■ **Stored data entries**
=== Begin Enclosure ===

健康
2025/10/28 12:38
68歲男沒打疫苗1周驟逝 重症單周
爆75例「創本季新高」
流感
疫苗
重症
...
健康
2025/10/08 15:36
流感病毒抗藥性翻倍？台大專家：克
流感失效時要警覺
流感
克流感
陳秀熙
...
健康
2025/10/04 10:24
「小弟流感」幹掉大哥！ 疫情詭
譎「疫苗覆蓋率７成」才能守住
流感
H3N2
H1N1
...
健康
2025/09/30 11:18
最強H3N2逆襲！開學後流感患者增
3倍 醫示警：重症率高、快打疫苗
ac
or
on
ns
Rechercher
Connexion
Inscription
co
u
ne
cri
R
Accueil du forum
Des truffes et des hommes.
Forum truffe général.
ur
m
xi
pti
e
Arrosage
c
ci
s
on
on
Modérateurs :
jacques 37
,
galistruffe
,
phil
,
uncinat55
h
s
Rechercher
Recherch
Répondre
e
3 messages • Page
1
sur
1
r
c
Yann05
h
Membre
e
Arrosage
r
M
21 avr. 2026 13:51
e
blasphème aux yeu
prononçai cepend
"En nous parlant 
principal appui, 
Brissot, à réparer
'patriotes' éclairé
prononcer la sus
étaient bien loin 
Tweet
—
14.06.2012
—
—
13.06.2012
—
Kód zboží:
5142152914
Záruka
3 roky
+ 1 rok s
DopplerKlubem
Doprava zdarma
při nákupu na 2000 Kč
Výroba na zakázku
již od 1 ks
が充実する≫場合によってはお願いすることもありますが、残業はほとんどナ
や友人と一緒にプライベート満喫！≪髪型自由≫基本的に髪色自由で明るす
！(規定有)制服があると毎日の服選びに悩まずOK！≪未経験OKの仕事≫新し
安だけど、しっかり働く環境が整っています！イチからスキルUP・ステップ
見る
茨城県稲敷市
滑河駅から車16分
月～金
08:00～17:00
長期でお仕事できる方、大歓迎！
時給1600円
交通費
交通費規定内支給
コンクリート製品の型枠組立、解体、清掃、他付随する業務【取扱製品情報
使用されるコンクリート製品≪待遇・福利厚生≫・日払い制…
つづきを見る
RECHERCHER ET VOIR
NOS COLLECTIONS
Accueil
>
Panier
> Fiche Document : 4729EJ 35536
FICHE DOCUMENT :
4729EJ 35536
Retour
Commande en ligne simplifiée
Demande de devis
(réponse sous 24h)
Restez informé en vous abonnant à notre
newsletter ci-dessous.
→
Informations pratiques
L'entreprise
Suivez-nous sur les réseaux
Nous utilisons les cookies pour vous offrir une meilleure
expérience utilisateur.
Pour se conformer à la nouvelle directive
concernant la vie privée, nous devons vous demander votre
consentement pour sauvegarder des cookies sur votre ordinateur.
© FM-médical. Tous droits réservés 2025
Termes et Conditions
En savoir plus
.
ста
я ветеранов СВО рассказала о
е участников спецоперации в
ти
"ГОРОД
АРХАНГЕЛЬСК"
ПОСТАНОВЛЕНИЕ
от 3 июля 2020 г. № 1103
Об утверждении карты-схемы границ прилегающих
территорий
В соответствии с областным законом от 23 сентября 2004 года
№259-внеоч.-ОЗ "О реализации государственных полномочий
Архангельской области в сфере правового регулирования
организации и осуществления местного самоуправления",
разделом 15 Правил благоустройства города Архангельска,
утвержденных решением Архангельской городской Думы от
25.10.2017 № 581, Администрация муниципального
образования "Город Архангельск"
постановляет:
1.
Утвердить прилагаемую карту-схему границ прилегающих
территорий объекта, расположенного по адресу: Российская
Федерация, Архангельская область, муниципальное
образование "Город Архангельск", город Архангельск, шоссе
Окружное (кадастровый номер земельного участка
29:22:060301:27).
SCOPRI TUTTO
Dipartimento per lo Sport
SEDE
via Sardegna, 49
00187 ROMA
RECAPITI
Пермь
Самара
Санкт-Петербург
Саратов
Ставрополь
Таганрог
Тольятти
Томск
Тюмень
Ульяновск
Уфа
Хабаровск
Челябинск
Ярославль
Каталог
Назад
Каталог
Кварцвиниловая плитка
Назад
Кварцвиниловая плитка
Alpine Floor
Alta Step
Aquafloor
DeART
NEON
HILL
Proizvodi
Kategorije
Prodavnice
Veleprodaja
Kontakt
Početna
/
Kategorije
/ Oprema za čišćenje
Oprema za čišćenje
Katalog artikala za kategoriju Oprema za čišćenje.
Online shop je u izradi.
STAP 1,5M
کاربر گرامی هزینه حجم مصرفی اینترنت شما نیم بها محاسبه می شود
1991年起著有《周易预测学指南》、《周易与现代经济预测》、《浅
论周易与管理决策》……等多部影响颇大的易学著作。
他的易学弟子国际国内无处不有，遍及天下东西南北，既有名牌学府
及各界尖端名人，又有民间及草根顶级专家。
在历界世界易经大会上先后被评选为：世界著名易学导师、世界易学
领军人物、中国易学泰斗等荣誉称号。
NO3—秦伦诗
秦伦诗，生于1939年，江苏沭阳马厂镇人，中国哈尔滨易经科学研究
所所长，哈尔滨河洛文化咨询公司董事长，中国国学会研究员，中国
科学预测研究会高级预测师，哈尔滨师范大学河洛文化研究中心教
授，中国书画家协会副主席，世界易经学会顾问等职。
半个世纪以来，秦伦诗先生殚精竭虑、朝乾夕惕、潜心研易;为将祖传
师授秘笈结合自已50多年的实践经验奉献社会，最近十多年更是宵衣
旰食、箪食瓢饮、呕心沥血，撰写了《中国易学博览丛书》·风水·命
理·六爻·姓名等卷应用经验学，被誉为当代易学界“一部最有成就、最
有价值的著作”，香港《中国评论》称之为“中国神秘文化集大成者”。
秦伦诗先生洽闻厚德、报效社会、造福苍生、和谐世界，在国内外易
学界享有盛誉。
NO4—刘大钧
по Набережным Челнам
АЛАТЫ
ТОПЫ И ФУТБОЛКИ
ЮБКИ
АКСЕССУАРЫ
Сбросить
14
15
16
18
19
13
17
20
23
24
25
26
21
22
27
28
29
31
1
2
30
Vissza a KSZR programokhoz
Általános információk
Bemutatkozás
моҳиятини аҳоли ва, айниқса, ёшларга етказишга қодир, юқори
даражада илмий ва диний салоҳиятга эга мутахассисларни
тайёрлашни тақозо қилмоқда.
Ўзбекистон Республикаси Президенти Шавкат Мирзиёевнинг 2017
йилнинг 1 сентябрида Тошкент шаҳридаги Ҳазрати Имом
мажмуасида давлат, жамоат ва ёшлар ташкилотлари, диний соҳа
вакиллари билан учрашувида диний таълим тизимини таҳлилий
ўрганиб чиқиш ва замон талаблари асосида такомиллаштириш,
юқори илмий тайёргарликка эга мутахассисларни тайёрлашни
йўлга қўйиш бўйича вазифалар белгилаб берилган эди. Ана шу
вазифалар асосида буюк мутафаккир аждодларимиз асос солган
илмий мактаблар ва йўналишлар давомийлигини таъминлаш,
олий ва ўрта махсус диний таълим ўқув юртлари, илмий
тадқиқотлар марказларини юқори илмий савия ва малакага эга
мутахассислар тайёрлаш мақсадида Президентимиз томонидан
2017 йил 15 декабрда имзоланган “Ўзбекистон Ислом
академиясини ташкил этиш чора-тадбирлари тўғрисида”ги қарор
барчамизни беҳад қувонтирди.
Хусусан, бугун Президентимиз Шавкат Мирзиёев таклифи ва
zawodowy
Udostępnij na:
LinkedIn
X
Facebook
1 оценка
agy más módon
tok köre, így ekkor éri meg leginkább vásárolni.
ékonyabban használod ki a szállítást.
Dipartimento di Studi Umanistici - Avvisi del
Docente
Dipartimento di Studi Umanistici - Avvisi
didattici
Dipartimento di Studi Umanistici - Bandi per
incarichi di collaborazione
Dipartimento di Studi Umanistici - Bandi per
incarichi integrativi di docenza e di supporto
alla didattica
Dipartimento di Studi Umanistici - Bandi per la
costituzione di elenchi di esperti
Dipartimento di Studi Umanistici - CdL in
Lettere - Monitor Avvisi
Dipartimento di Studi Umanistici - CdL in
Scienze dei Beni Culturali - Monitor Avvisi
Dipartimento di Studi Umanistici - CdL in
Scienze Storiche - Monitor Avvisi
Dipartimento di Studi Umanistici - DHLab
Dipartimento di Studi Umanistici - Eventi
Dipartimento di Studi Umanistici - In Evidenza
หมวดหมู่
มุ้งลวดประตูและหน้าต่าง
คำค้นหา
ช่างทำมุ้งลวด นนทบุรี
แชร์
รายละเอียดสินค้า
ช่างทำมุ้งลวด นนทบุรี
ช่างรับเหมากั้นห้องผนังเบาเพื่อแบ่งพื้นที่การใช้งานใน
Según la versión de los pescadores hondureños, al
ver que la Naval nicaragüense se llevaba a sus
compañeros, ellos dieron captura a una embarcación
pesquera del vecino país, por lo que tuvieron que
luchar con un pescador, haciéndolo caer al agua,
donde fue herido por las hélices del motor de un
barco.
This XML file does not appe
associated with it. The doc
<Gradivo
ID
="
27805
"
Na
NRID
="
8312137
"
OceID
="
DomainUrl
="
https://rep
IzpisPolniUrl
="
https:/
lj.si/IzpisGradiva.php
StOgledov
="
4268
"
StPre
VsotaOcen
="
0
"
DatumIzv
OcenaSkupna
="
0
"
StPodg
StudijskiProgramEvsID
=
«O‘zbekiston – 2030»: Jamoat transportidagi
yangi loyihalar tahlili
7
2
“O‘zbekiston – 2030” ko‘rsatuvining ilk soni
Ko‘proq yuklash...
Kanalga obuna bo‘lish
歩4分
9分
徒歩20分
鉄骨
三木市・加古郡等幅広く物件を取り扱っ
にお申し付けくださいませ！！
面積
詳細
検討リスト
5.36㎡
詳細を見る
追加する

=== End Enclosure ===

■ **Task to carry out**
Reproduce the records line for line, starting with the first line and continuing through the line containing "Pour se conformer à la nouvelle directive", with both ends included.

■ **Answer section**
健康
2025/10/28 12:38
68歲男沒打疫苗1周驟逝 重症單周
爆75例「創本季新高」
流感
疫苗
重症
...
健康
2025/10/08 15:36
流感病毒抗藥性翻倍？台大專家：克
流感失效時要警覺
流感
克流感
陳秀熙
...
健康
2025/10/04 10:24
「小弟流感」幹掉大哥！ 疫情詭
譎「疫苗覆蓋率７成」才能守住
流感
H3N2
H1N1
...
健康
2025/09/30 11:18
最強H3N2逆襲！開學後流感患者增
3倍 醫示警：重症率高、快打疫苗
ac
or
on
ns
Rechercher
Connexion
Inscription
co
u
ne
cri
R
Accueil du forum
Des truffes et des hommes.
Forum truffe général.
ur
m
xi
pti
e
Arrosage
c
ci
s
on
on
Modérateurs :
jacques 37
,
galistruffe
,
phil
,
uncinat55
h
s
Rechercher
Recherch
Répondre
e
3 messages • Page
1
sur
1
r
c
Yann05
h
Membre
e
Arrosage
r
M
21 avr. 2026 13:51
e
blasphème aux yeu
prononçai cepend
"En nous parlant 
principal appui, 
Brissot, à réparer
'patriotes' éclairé
prononcer la sus
étaient bien loin 
Tweet
—
14.06.2012
—
—
13.06.2012
—
Kód zboží:
5142152914
Záruka
3 roky
+ 1 rok s
DopplerKlubem
Doprava zdarma
při nákupu na 2000 Kč
Výroba na zakázku
již od 1 ks
が充実する≫場合によってはお願いすることもありますが、残業はほとんどナ
や友人と一緒にプライベート満喫！≪髪型自由≫基本的に髪色自由で明るす
！(規定有)制服があると毎日の服選びに悩まずOK！≪未経験OKの仕事≫新し
安だけど、しっかり働く環境が整っています！イチからスキルUP・ステップ
見る
茨城県稲敷市
滑河駅から車16分
月～金
08:00～17:00
長期でお仕事できる方、大歓迎！
時給1600円
交通費
交通費規定内支給
コンクリート製品の型枠組立、解体、清掃、他付随する業務【取扱製品情報
使用されるコンクリート製品≪待遇・福利厚生≫・日払い制…
つづきを見る
RECHERCHER ET VOIR
NOS COLLECTIONS
Accueil
>
Panier
> Fiche Document : 4729EJ 35536
FICHE DOCUMENT :
4729EJ 35536
Retour
Commande en ligne simplifiée
Demande de devis
(réponse sous 24h)
Restez informé en vous abonnant à notre
newsletter ci-dessous.
→
Informations pratiques
L'entreprise
Suivez-nous sur les réseaux
Nous utilisons les cookies pour vous offrir une meilleure
expérience utilisateur.
Pour se conformer à la nouvelle directive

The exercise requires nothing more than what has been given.